■ About this task: An exact copy of the listing below is needed, with no pictures in it.

■ Data segment:
----------------

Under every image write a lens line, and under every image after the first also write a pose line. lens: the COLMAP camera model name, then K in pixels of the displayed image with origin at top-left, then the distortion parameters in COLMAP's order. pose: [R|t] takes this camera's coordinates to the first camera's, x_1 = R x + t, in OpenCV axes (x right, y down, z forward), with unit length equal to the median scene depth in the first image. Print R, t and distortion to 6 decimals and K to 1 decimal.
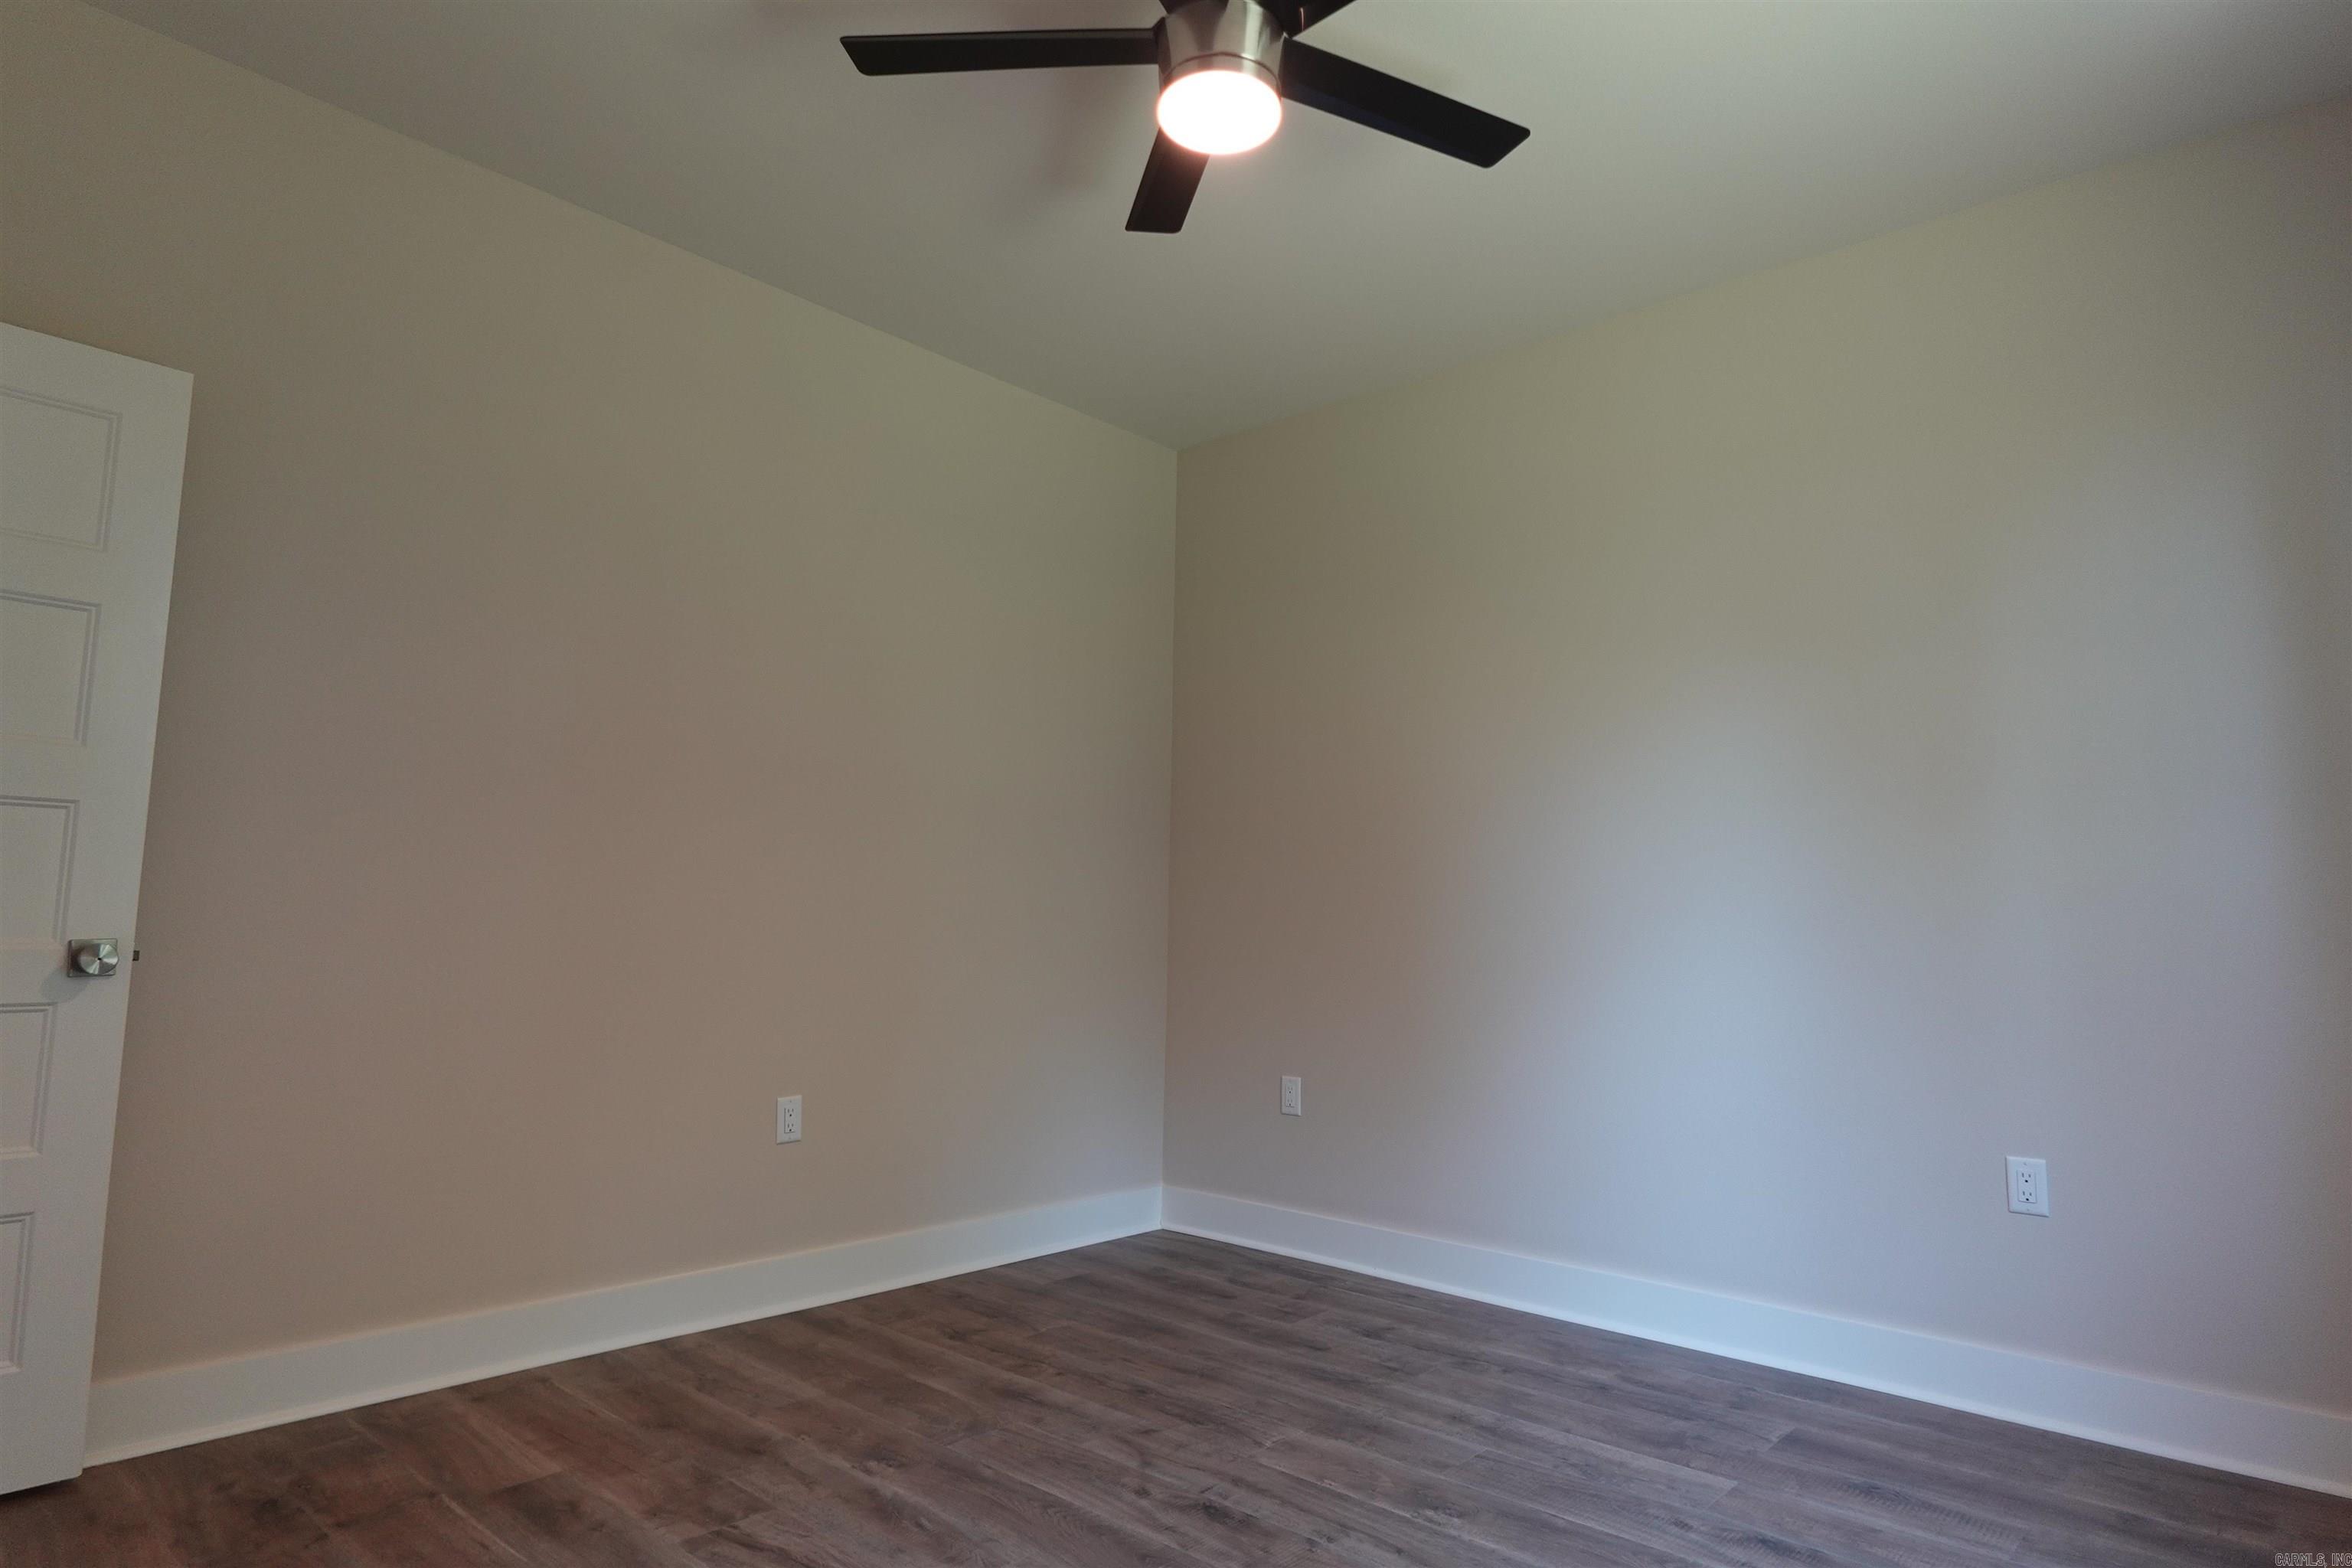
lens RADIAL K [[1330.5, 0, 1179.2], [0, 1330.5, 783.7], [0, 0, 1]] dist [-0.006611, 0.004216]
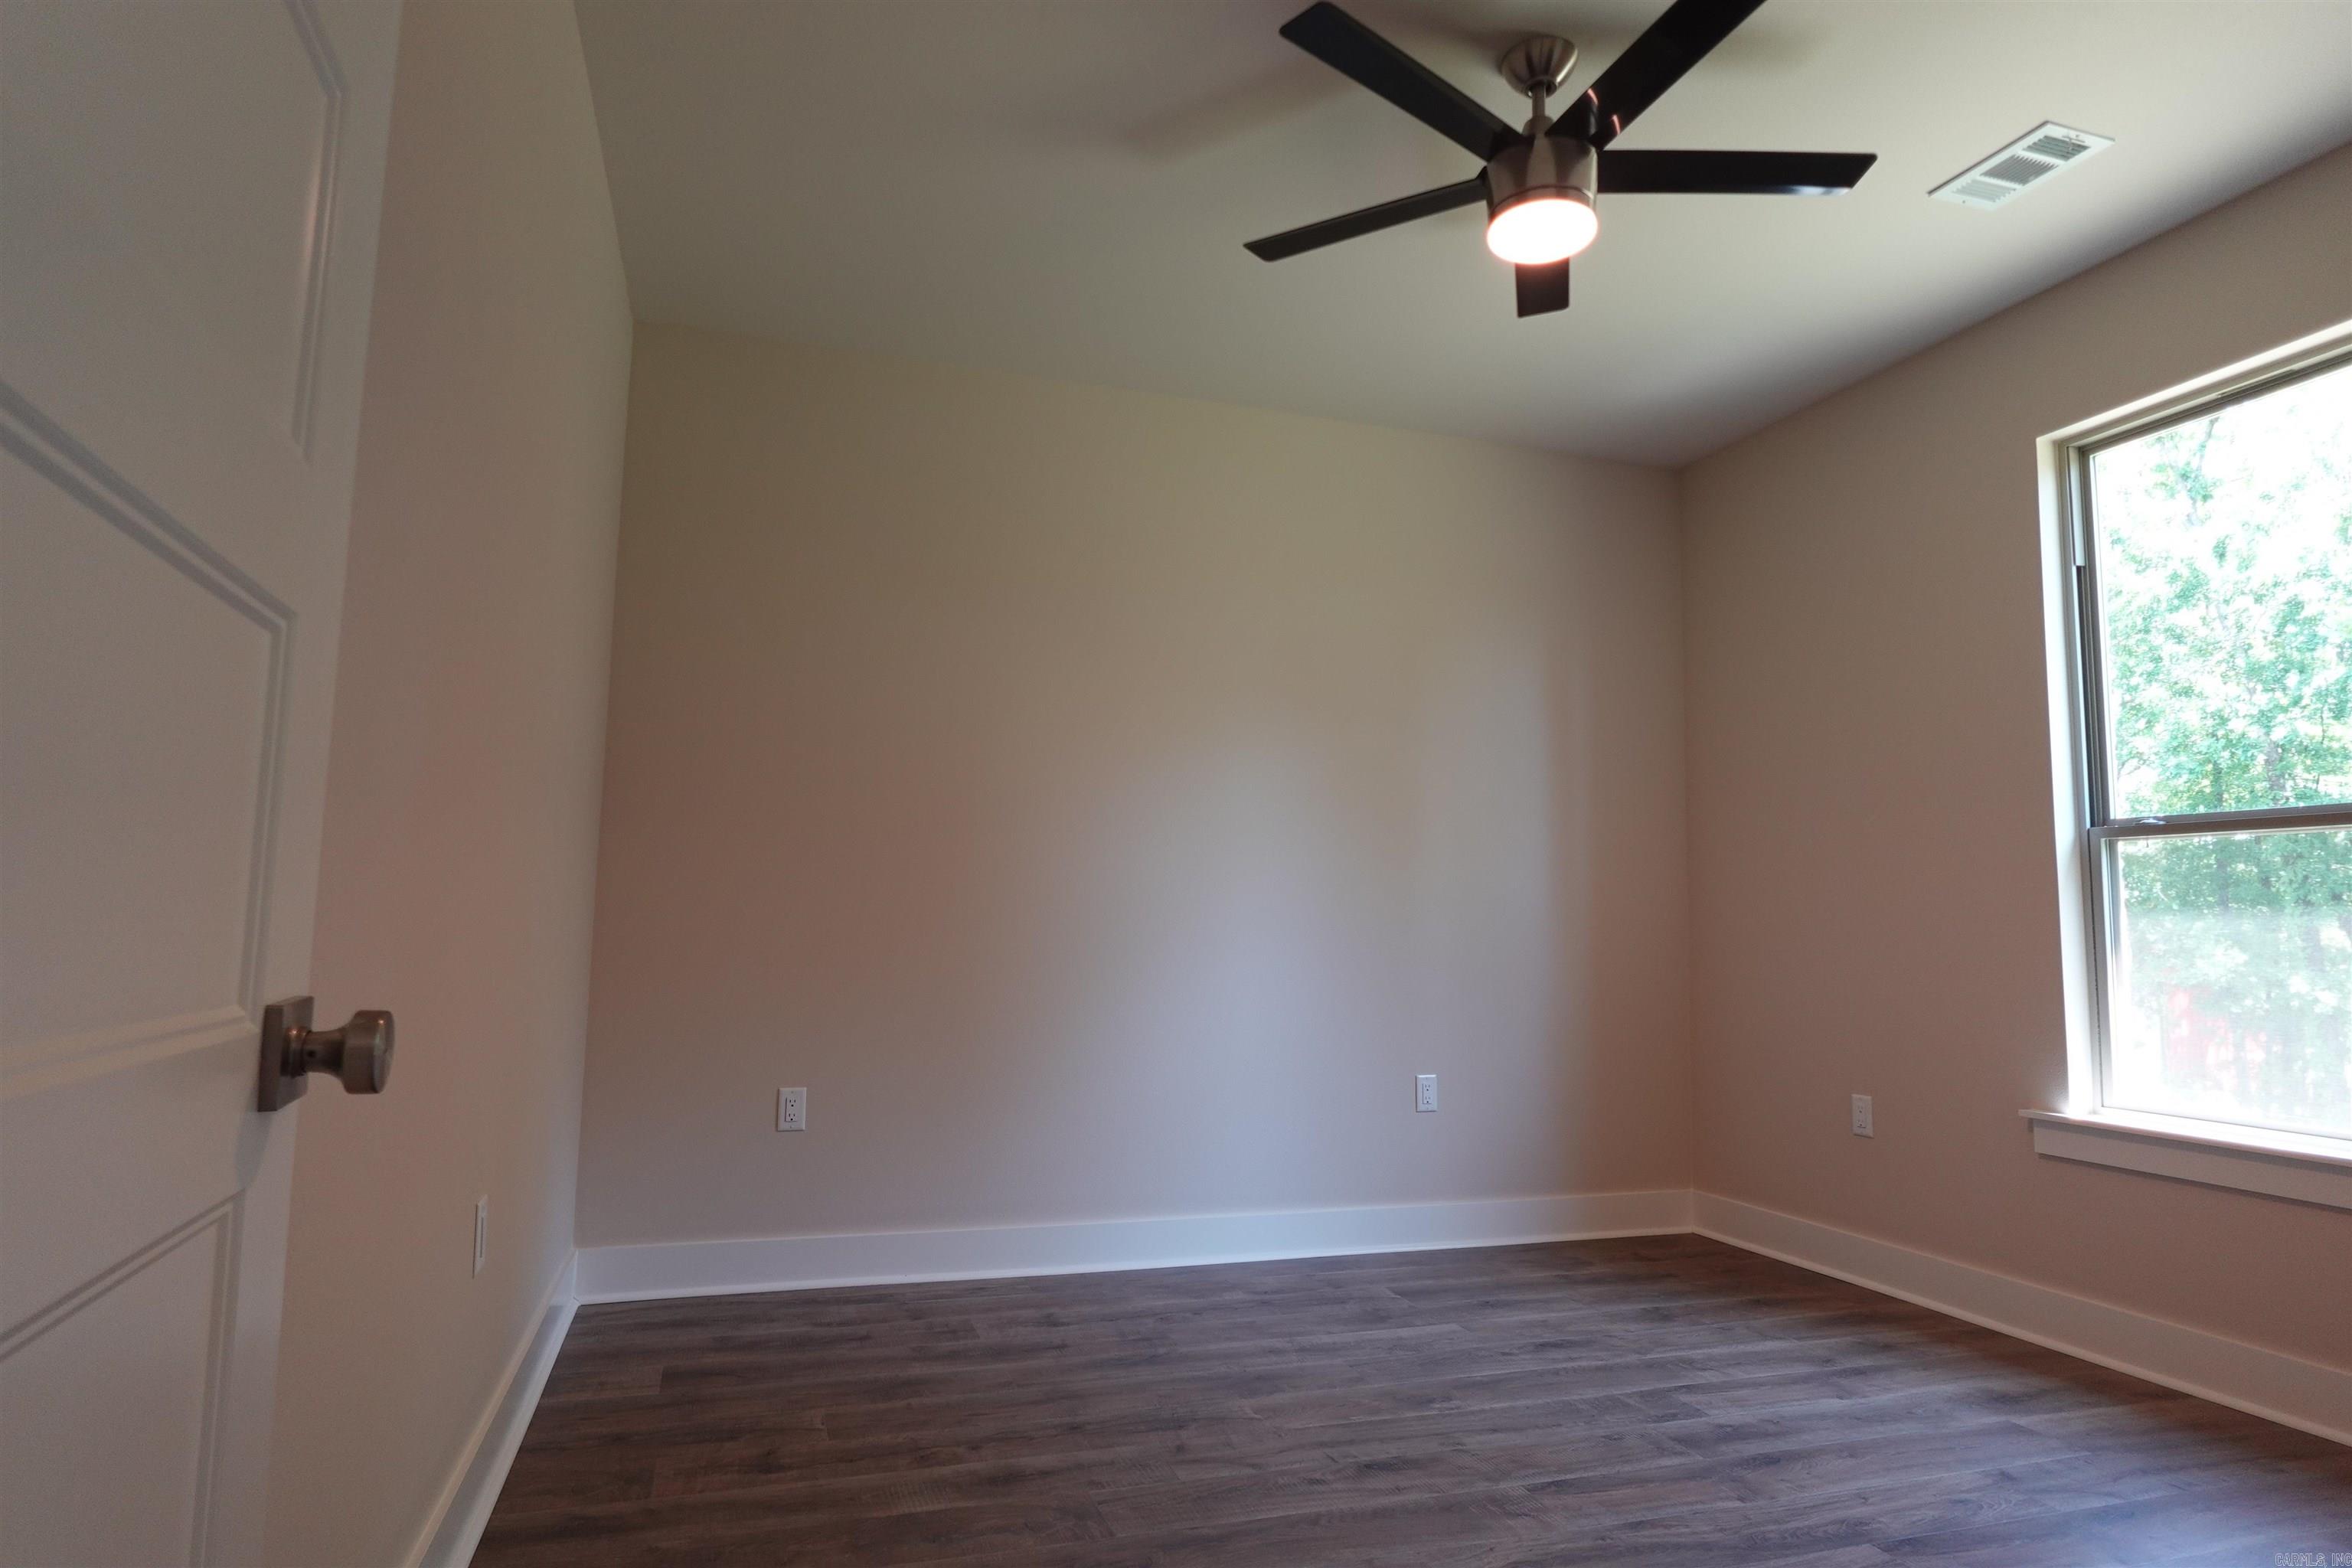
lens RADIAL K [[1330.5, 0, 1179.2], [0, 1330.5, 783.7], [0, 0, 1]] dist [-0.006611, 0.004216]
pose [[0.498121, 0.081363, 0.863282, -0.855663], [-0.099186, 0.994400, -0.036489, 0.036110], [-0.861416, -0.067450, 0.503401, 0.512789]]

----------------

■ Answer for the task:
Under every image write a lens line, and under every image after the first also write a pose line. lens: the COLMAP camera model name, then K in pixels of the displayed image with origin at top-left, then the distortion parameters in COLMAP's order. pose: [R|t] takes this camera's coordinates to the first camera's, x_1 = R x + t, in OpenCV axes (x right, y down, z forward), with unit length equal to the median scene depth in the first image. Print R, t and distortion to 6 decimals and K to 1 decimal.
lens RADIAL K [[1330.5, 0, 1179.2], [0, 1330.5, 783.7], [0, 0, 1]] dist [-0.006611, 0.004216]
lens RADIAL K [[1330.5, 0, 1179.2], [0, 1330.5, 783.7], [0, 0, 1]] dist [-0.006611, 0.004216]
pose [[0.498121, 0.081363, 0.863282, -0.855663], [-0.099186, 0.994400, -0.036489, 0.036110], [-0.861416, -0.067450, 0.503401, 0.512789]]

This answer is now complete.